You might have gone to the grocery store and not been able to buy your favorite paper towel brand or find toilet paper at all. That happened partly because of the supply chain and partly due to increased demand, but at the end of the day, it led to higher prices, which some consumers blamed on President Joe Biden's administration.

Biden, of course, was blamed for the price increases, but as inflation has dropped and grocery prices have fallen, few companies have been up front about it. That's probably not a political choice in most cases. Instead, some companies have chosen to lower prices more slowly than they raised them.

However, two major retailers, Walmart (WMT) and Costco, have been very honest about inflation. Walmart Chief Executive Doug McMillon's most recent comments validate what Biden's administration has been saying about the state of the economy. And they contrast with the economic picture being painted by Republicans who support their presumptive nominee, Donald Trump.

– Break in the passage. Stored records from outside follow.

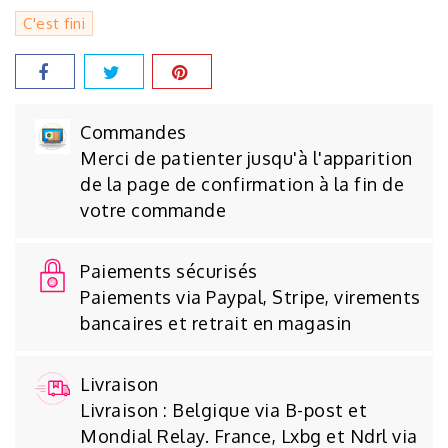
C'est fini
Commandes
Merci de patienter jusqu'à l'apparition
de la page de confirmation à la fin de
votre commande
Paiements sécurisés
Paiements via Paypal, Stripe, virements
bancaires et retrait en magasin
Livraison
Livraison : Belgique via B-post et
Mondial Relay. France, Lxbg et Ndrl via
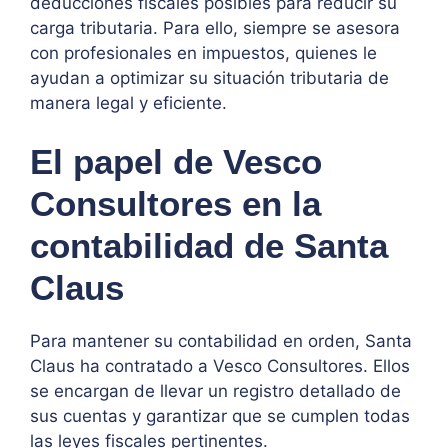
deducciones fiscales posibles para reducir su
carga tributaria. Para ello, siempre se asesora
con profesionales en impuestos, quienes le
ayudan a optimizar su situación tributaria de
manera legal y eficiente.
El papel de Vesco
Consultores en la
contabilidad de Santa
Claus
Para mantener su contabilidad en orden, Santa
Claus ha contratado a Vesco Consultores. Ellos
se encargan de llevar un registro detallado de
sus cuentas y garantizar que se cumplen todas
las leyes fiscales pertinentes.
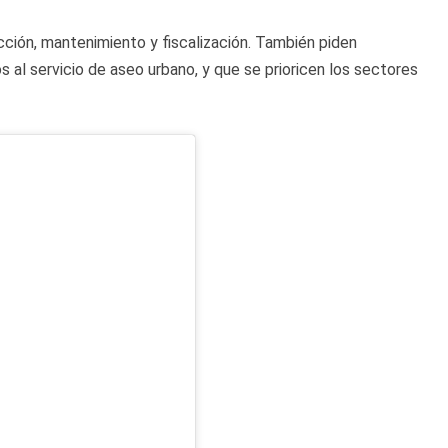
ción, mantenimiento y fiscalización. También piden
 al servicio de aseo urbano, y que se prioricen los sectores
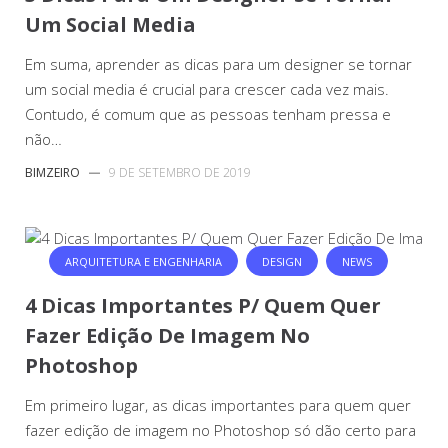
Um Social Media
Em suma, aprender as dicas para um designer se tornar
um social media é crucial para crescer cada vez mais.
Contudo, é comum que as pessoas tenham pressa e
não…
BIMZEIRO
—
9 DE SETEMBRO DE 2019
ARQUITETURA E ENGENHARIA
DESIGN
NEWS
4 Dicas Importantes P/ Quem Quer
Fazer Edição De Imagem No
Photoshop
Em primeiro lugar, as dicas importantes para quem quer
fazer edição de imagem no Photoshop só dão certo para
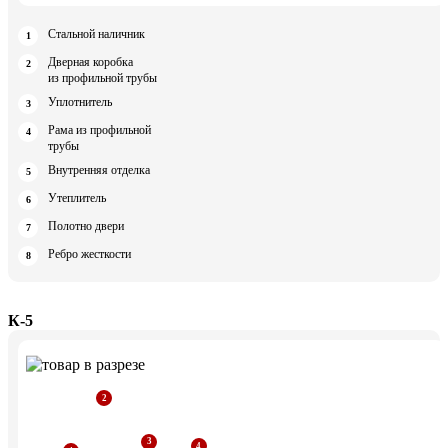
Стальной наличник
Дверная коробка
из профильной трубы
Уплотнитель
Рама из профильной
трубы
Внутренняя отделка
Утеплитель
Полотно двери
Ребро жесткости
К-5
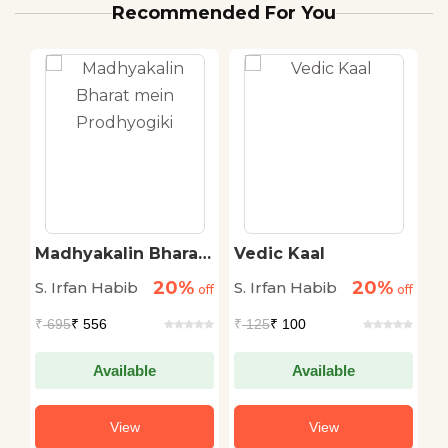
Recommended For You
Madhyakalin Bharat
Vedic Kaal
M
mein Prodhyogiki
P
20%
20%
S. Irfan Habib
S. Irfan Habib
S.
off
off
off
₹
695
₹ 556
₹
125
₹ 100
₹
Available
Available
View
View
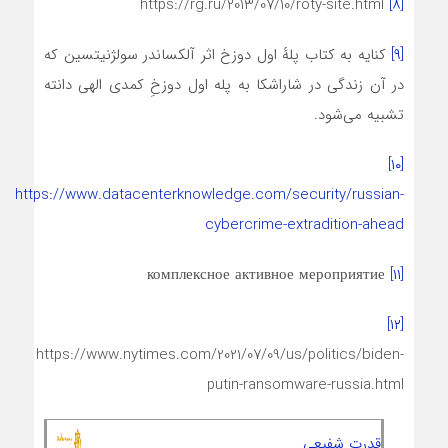
https://rg.ru/2013/07/10/roty-site.html
[۸]
[۹]
کنایه به کتاب پلهٔ اول دوزخ اثر آلکساندر سولژنیتسین که
در آن زندگی در شاراشکا به پله اول دوزخِ کمدی الهی دانته
تشبیه می‌شود.
[۱۰]
https://www.datacenterknowledge.com/security/russian-
cybercrime-extradition-ahead
комплексное активное мероприятие
[۱۱]
[۱۲]
https://www.nytimes.com/2021/07/09/us/politics/biden-
putin-ransomware-russia.html
قدرت شفیعی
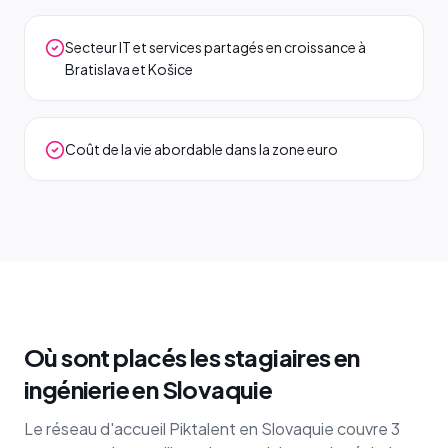
Secteur IT et services partagés en croissance à
Bratislava et Košice
Coût de la vie abordable dans la zone euro
Où sont placés les stagiaires en
ingénierie en Slovaquie
Le réseau d'accueil Piktalent en Slovaquie couvre 3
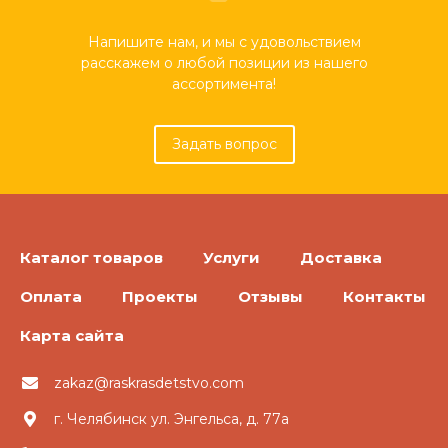
Напишите нам, и мы с удовольствием
расскажем о любой позиции из нашего
ассортимента!
Задать вопрос
Каталог товаров
Услуги
Доставка
Оплата
Проекты
Отзывы
Контакты
Карта сайта
zakaz@raskrasdetstvo.com
г. Челябинск ул. Энгельса, д. 77а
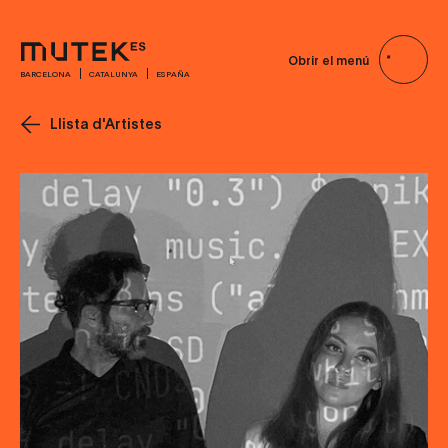
Obrir el menú
BARCELONA
CATALUNYA
ESPAÑA
Llista d'Artistes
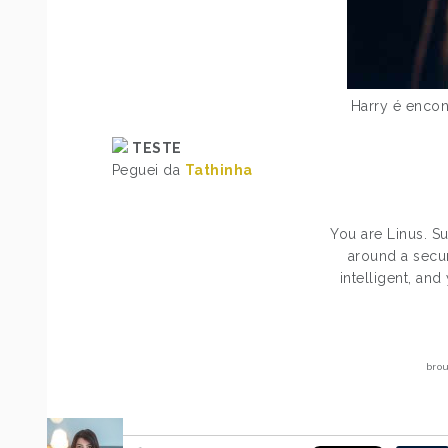
Harry é encon
TESTE
Peguei da
Tathinha
You are Linus. Su
around a secur
intelligent, an
bro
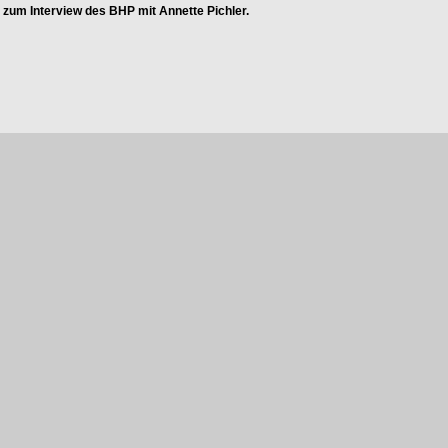
s zum Interview des BHP mit Annette Pichler.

Walmart has seen inflation drop in many key areas.

Image source: Joe Raedle/Getty Images

Walmart sees lower prices

McMillon does not talk about lower prices to make a political statement. He's communicating with customers and potential customers through the analysts who cover the company's quarterly-earnings calls.

During Walmart's fiscal-fourth-quarter-earnings call, McMillon was clear that prices are going down.

"I'm excited about the omnichannel net promoter score trends the team is driving. Across countries, we continue to see a customer that's resilient but looking for value. As always, we're working hard to deliver that for them, including through our rollbacks on food pricing in Walmart U.S. Those were up significantly in Q4 versus last year, following a big increase in Q3," he said.

He was specific about where the chain has seen prices go down.

"Our general merchandise prices are lower than a year ago and even two years ago in some categories, which means our customers are finding value in areas like apparel and hard lines," he said. "In food, prices are lower than a year ago in places like eggs, apples, and deli snacks, but higher in other places like asparagus and blackberries."

McMillon said that in other areas prices were still up but have been falling.

"Dry grocery and consumables categories like paper goods and cleaning supplies are up mid-single digits versus last year and high teens versus two years ago. Private-brand penetration is up in many of the countries where we operate, including the United States," he said.

Costco sees almost no inflation impact

McMillon avoided the word inflation in his comments. Costco  (COST)  Chief Financial Officer Richard Galanti, who steps down on March 15, has been very transparent on the topic.

The CFO commented on inflation during his company's fiscal-first-quarter-earnings call.

"Most recently, in the last fourth-quarter discussion, we had estimated that year-over-year inflation was in the 1% to 2% range. Our estimate for the quarter just ended, that inflation was in the 0% to 1% range," he said.

Galanti made clear that inflation (and even deflation) varied by category.

"A bigger deflation in some big and bulky items like furniture sets due to lower freight costs year over year, as well as on things like domestics, bulky lower-priced items, again, where the freight cost is significant. Some deflationary items were as much as 20% to 30% and, again, mostly freight-related," he added.